I am sorry for the unclear comments. I'll stop commenting on a phone ;).

 _Indeed, the code uses iswspace to test all characters, wide or normal.
Strange design choice._

I agree, it's really strange. This seems to be inherited by the FreeBSD
version, which still does that as well:

[https://github.com/freebsd/freebsd/blob/8f9d69492c3da3a8c1ea...](https://github.com/freebsd/freebsd/blob/8f9d69492c3da3a8c1ea7fa1bc82b7639cc3064b/usr.bin/wc/wc.c#L310)
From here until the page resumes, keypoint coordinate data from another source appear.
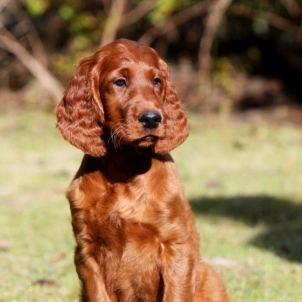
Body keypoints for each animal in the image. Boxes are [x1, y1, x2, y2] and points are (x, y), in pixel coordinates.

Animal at [54, 39, 229, 300]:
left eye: (157, 81)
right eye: (119, 82)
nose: (152, 118)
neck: (125, 168)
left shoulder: (177, 246)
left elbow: (175, 295)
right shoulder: (87, 251)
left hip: (210, 276)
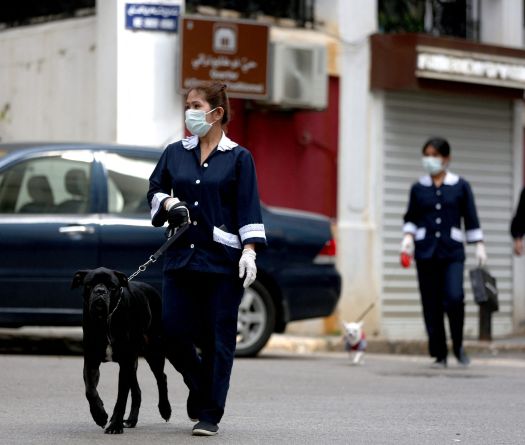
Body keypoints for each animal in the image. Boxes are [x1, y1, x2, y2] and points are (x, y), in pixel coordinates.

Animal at [70, 266, 170, 432]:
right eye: (89, 284)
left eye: (112, 286)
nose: (100, 291)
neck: (106, 319)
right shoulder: (91, 362)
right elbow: (90, 391)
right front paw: (100, 415)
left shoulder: (124, 364)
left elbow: (121, 397)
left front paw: (115, 425)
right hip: (133, 362)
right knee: (137, 390)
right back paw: (131, 420)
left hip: (153, 351)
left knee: (161, 378)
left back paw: (165, 409)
It has the worst of both worlds: it incorrectly counts the number of words
when there is non-ASCII whitespace (since _mbrtowc_ is not used), but it pays
the penalty of using _iswspace_. It's also not in correspondence with POSIX,
which states:

 _The wc utility shall consider a word to be a non-zero-length string of
characters delimited by white space.

[...]

C_CTYPE

Determine the locale for the interpretation of sequences of bytes of text data
as characters (for example, single-byte as opposed to multi-byte characters in
arguments and input files) and which characters are defined as white space
characters._

------
z3t4
This is excellent for showing how to do X in Y language. But like most
benchmarks - it's a bit silly. If speed was the priority, you could parse only
1% of the file, then multiply the values by 100, assuming the rest of the file
looks alike. Do you really care to know the file has 1337 words rather then ca
1300 words?

What about power consumption?